Saturday, May 1, 2010

Freedom Among Not Apart

     To the question — which was not merely aimed at "tempting" him, but was rather a current and significant controversial question of the time — which was the all-inclusive and fundamental commandment, the "great" commandment, Jesus replied by connecting the two Old Testament commandments between which above all the choice lay: "love God with all your might" and "love  your neighbor as one like yourself." Both are to be "loved," God and the "neighbor" (i.e. not man in general, but the man who meets me time and again in the context of life), but in different ways. The neighbor is to be loved "as one like myself" (not "as I love myself"; in the last reality one does not love oneself, but one should rather learn to love oneself through love of one's neighbor), to whom, then, I should show love as I wish it may be shown to me. But God is to be loved with all my soul and all my might. By connecting the two Jesus brings to light the Old Testament truth that God and man are not rivals. Exclusive love to God ("with all you heart") is, because he is God, inclusive love, ready to accept and include all love. It is not himself that God creates, not himself he redeems, even when he "reveals himself" it is not himself he reveals: his revelation does not have himself as object. He limits himself in all his limitlessness, he makes room for the creatures, and so, in love to him, he makes room for love to the creatures.
     "In order to come to love," says Kierkegaard about his renunciation of Regina Olsen, "I had to remove the object." That is sublimely to misunderstand God. Creation is not a hurdle on the road to God, it is the road itself. We are created along with one another and dedicated to a life with one another. Creatures are placed in my way so that I, their fellow-creature, by means of them and with them find the way to God. A God reached by their exclusion would not be the God of all lives in whom all life is fulfilled. A God in whom only the parallel lines of single approaches intersect is more akin to the "God of the philosophers" than to the "God of Abraham and Isaac and Jacob." God wants us to come to him by means of the Reginas he has created and not by renunciation of them. If we remove the object, then — we have removed the object altogether. Without an object, artificially producing the object from the abundance of the human spirit and calling it God, this love has its being in the void.
— Matin Buber, Between Man and Man (Smith, tr.), from "The Question of the Single One," pp. 51-52.
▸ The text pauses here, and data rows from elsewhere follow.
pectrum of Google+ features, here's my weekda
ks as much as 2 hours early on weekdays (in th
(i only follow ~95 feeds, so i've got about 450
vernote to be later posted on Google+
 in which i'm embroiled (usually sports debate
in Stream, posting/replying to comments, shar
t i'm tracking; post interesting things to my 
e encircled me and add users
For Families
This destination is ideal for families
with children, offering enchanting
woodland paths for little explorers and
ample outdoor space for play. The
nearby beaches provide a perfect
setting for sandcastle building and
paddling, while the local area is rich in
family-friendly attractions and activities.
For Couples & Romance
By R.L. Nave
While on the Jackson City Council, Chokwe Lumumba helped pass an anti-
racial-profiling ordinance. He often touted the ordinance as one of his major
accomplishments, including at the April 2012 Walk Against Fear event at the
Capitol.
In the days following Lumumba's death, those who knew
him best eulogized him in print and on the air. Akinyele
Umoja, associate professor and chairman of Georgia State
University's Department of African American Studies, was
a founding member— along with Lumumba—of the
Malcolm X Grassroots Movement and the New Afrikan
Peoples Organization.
     There is a tendency to understand this freedom, which may be termed evolutionary freedom, as at the opposite pole from compulsion, from being under a compulsion. But at the opposite pole from compulsion there stands not freedom but communion. Compulsion is a negative reality; communion is the positive reality; freedom is a possibility, possibility regained. At the opposite pole of being compelled by destiny or nature or men there does not stand being free of destiny or nature or men but to commune and to covenant with them. To do this it is true that one must first have become independent; but this independence is a foot-bridge, not a dwelling-place. Freedom is the vibrating needle, the fruitful zero. Compulsion in education means disunion, it means humiliation and rebelliousness. Communion in education is just communion, it means being opened up and drawn in. Frreedom in education is the possibility of communion; it cannot be dispensed with and it cannot be made use of in itself; without it nothing succeeds, but neither does anything succeed by means of it: it is the run before the jump, the tuning of the violin, the confirmation of that primal and mighty potentiality which it cannot even begin to actualize.
— Martin Buber, Ibid., p. 91.

     "You were telling me about truth."
     "Oh, yes, what was I saying? Men want to know everything, absolutely everything. So I humor them; I make up stories; each one made to order: they would break your heart. Those impeciles adore stories and confessions. In every man there is a priest who sees in every woman an unhappy whore, a soul to save and console and bring back to the fold. Which offers him the luxury of behaving magnanimously, like a self-appoited or God-appointed protector of widows and orphans. That is what they all come for: not to make love — that too, of course — but to bring us their cheap pity and affection. 'Ah, my little one, you suffered so much as a child, here is another hundred francs. It's a present. You see: I am generous. But in exchange, pretty child, you'll be nice with me, promise?' So I pocket my tip and say thanks very much, mister, thanks very much, Father, you're so good, and kind, and have a heart of gold, the soul of a saint, come here, stretch out on me, I give myself to you, I'll let you do as you please, draw as much pleasure out of me as you wish, as you can, I'm a pleasure machine, don't worry, there'll be enough for everybody, for all the priests and saints still to come. That's what I tell them — joking, crying or beating them, depending on their taste: some like my tears, others are excited only by my fury. See? I'm not worth more than a hundred francs."
— Elie Wiesel, One Generation After, p. 133.